**Tasks to perform**
• 1. Reproduce everything in the passage on Falquet from "Falquet was originally" down to "the Holy Land.".
• 2. Render this sentence from the passage on Falquet in Spanish: "Falquet spent much of his career in Italy."
• 3. Carry on the passage on Falquet past its final sentence.

**Text shown**
Falquet was originally from Romans d'Isèra, a birthplace shared by the trobairitz Bieiris de Romans. According to his vida he was "at ease in the courts and of pleasant conversation. . . well-honoured among high society."

==Career in Italy and Provence==
Falquet spent much of his career in Italy. Sometime before December 1220, he wrote the homesick Una chanso sirventes from Montferrat and addressed it to his lady across the Alps. He confessed to being unable to cease thinking pus parti de Vianes ("the greater part about Viennois"). Besides the court of Montferrat, there are allusions in Peire de la Mula which may place Falquet at the court of Ottone del Carretto as well. It was probably there, between 1220 and 1226, that he wrote his sirventes urging the emperor to "rescue" the Holy Land.

Falquet was in communication with the trouvère Hugues IV de Berzé (N'Ugo de Bersie) who wrote a poem to Falquet (calling him Fouquet or Fouquez) asking him to join him on an imminent Crusade outra mar (overseas). Hugues's poem was sent with the jongleur Bernart (or Bernarz) d'Argentau. It is rife with information about the poets. According to Hugues, neither he nor Falquet were young at the time. Indeed, he was dead by August 1220, which provides an ante quem date for the poem. Hugues also states that Falquet had once been a jongleur, a detail also furnished by Falquet's vida. Though the poetic exchange had been dated to 1201 or November 1220-September 1221, the former date is too early and the latter invalidated by Hugues's death. Recently, dates of 1215, 1216, 1217, and 1219 have been proffered. Hugue's poem, written in Old French, is preserved in the chansonniers with an Occitan razo.

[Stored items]
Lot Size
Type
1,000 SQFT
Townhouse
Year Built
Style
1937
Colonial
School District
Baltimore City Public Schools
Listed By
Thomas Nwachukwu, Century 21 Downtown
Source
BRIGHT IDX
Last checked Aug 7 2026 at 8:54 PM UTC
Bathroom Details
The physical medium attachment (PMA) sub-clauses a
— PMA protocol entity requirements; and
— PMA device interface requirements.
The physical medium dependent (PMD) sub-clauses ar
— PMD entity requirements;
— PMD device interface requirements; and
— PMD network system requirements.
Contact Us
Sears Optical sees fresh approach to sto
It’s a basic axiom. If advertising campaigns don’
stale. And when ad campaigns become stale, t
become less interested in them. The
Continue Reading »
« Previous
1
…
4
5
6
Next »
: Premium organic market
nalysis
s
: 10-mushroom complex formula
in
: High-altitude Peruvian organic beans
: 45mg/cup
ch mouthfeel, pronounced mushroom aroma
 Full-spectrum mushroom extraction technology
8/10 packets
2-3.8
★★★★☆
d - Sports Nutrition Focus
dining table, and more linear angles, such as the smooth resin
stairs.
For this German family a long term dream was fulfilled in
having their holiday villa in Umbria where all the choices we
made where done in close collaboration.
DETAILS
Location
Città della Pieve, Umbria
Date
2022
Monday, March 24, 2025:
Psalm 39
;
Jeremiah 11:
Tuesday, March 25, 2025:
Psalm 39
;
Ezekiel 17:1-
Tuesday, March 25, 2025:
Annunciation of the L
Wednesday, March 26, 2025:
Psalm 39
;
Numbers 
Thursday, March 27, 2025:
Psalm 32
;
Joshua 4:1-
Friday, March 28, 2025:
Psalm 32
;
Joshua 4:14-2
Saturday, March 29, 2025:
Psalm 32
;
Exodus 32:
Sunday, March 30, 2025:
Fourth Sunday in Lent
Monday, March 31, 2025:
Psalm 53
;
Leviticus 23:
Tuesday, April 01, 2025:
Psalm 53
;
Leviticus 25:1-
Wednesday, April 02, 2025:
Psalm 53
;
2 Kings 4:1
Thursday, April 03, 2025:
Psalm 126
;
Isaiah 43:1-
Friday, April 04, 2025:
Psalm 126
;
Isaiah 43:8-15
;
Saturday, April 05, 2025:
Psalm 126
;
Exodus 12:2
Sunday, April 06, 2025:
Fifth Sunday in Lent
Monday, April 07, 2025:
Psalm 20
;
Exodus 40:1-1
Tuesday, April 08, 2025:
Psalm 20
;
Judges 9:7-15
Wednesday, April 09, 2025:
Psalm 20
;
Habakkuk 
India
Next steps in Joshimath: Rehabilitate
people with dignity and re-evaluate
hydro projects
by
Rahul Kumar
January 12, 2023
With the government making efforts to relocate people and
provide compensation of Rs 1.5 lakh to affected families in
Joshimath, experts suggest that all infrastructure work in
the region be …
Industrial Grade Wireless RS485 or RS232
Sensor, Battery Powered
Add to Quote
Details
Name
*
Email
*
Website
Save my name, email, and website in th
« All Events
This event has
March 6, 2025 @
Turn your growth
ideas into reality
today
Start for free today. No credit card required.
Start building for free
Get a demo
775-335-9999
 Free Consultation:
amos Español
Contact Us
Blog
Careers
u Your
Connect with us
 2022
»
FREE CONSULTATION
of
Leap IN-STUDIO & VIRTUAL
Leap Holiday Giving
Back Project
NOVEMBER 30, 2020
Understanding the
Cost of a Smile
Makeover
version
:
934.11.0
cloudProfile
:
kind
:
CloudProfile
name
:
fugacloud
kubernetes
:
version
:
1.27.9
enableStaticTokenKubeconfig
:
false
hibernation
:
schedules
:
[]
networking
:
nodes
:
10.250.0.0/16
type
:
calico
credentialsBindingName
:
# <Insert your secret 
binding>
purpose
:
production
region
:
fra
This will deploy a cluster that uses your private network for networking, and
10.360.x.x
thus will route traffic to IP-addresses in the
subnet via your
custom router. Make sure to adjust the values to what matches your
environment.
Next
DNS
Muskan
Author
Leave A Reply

**Expected responses**
• 1.
Falquet was originally from Romans d'Isèra, a birthplace shared by the trobairitz Bieiris de Romans. According to his vida he was "at ease in the courts and of pleasant conversation. . . well-honoured among high society."

==Career in Italy and Provence==
Falquet spent much of his career in Italy. Sometime before December 1220, he wrote the homesick Una chanso sirventes from Montferrat and addressed it to his lady across the Alps. He confessed to being unable to cease thinking pus parti de Vianes ("the greater part about Viennois"). Besides the court of Montferrat, there are allusions in Peire de la Mula which may place Falquet at the court of Ottone del Carretto as well. It was probably there, between 1220 and 1226, that he wrote his sirventes urging the emperor to "rescue" the Holy Land.

• 2. Falquet pasó gran parte de su carrera en Italia.

• 3.
Falquet was back in Provence in 1226-1228, when he wrote a tenso, En chantan volh quem digatz, with Blacatz. This is the only tenso he composed outside of Italy, where he composed with Nicoletto da Torino (Nicolet, gran malenansa) and the Count of Biandrate (Pois vezem qu'el tond e pela). In 1228, Falquet composed an additional song encouraging Frederick II to depart on the Sixth Crusade.

==Poetry==
- Connection to chivalric romance
Falquet was very learned and well-read. References to contemporary literature (primarily chivalric romance) abound in his poetry. In his Ma bella domna, per vos dei esser gais he references Floire et Blancheflor (the former whom he calls Flori), the Roman d'Andrieu de Fransa, and the Raoul de Cambrai. On two other occasions he was given to referencing Floire et Blancheflor and in his 254-line letter he refers to the Roman de Renart and Tristans and Ysout. Elsewhere he refers to the latter as Tristanz and Ysolt.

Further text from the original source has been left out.